++++ PROVIDED INFORMATION

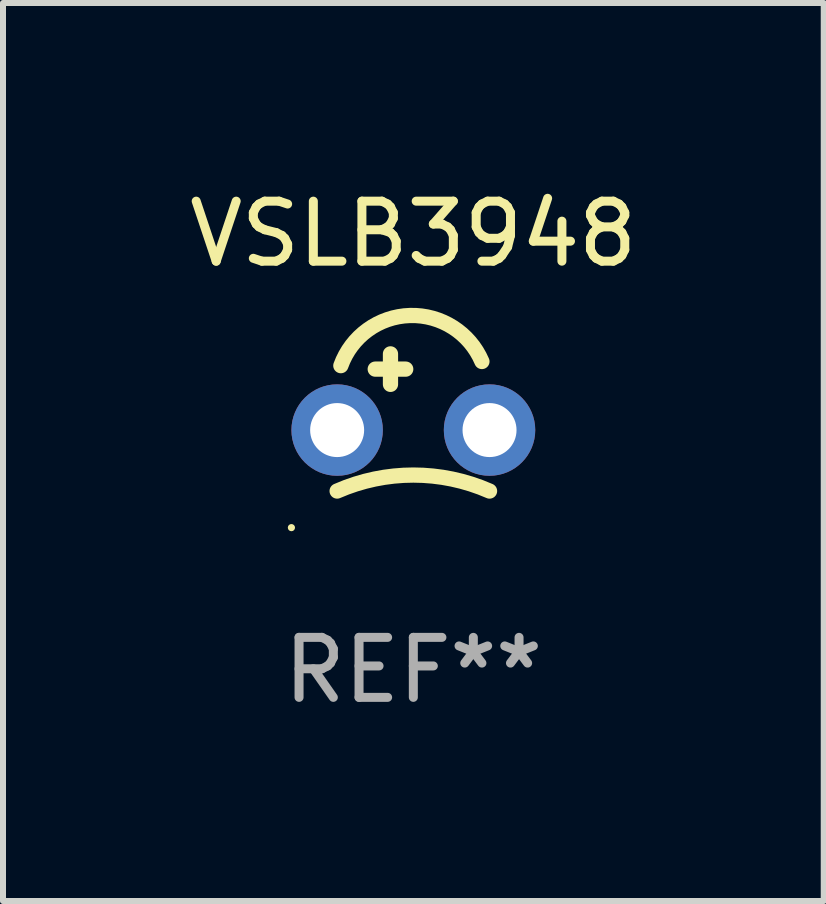
<source format=kicad_pcb>
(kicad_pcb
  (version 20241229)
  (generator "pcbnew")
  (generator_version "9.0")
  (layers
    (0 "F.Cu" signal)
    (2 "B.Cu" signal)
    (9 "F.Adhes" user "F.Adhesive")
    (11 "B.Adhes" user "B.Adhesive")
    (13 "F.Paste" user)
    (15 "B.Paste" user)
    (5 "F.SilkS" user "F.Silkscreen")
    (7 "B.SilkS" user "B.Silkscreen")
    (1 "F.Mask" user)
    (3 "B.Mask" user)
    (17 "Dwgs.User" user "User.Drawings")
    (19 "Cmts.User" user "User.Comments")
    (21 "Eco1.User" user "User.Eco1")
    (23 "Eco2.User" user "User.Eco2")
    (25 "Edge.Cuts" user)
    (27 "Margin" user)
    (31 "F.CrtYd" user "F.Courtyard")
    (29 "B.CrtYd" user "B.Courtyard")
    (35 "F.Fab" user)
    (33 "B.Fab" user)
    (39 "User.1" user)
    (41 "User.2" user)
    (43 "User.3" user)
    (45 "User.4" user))
  (footprint "VSLB3948"
    (layer "F.Cu")
    (at 3.839 3.483)
    (property "Reference" "VSLB3948" (at 0 -2.635 0) (layer "F.SilkS") (effects (font (size 1 1) (thickness 0.15))))
    (attr through_hole)
    (fp_line (start -0.635 -0.381) (end -0.127 -0.381) (stroke (width 0.254) (type solid)) (layer "F.SilkS"))
    (fp_line (start -0.381 -0.635) (end -0.381 -0.127) (stroke (width 0.254) (type solid)) (layer "F.SilkS"))
    (fp_arc (start -1.270003 1.651003) (mid 0 1.384802) (end 1.270002 1.651003) (stroke (width 0.254001) (type solid)) (layer "F.SilkS"))
    (fp_arc (start -1.208153 -0.438913) (mid -0.056118 -1.274652) (end 1.143002 -0.508001) (stroke (width 0.254001) (type solid)) (layer "F.SilkS"))
    (fp_circle (center -2.032 2.261) (end -2.002 2.261) (stroke (width 0.06) (type solid)) (fill no) (layer "F.SilkS"))
    (fp_text user "REF**" (at 0 4.635 0) (layer "F.Fab") (effects (font (size 1 1) (thickness 0.15))))
    (pad "1" thru_hole circle (at -1.27 0.635) (size 1.524 1.524) (drill 0.9) (layers "*.Cu" "*.Mask"))
    (pad "2" thru_hole circle (at 1.27 0.635) (size 1.524 1.524) (drill 0.9) (layers "*.Cu" "*.Mask")))
  (gr_rect
    (start -3 -3)
    (end 10.679 11.967)
    (stroke (width 0.1) (type default))
    (fill no)
    (layer "Edge.Cuts")))
</source>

++++++++

WHAT TO WORK ON: Show the lines where the word "Courtyard" appears in the entries.

SOLVED EXERCISE:
    (31 "F.CrtYd" user "F.Courtyard")
    (29 "B.CrtYd" user "B.Courtyard")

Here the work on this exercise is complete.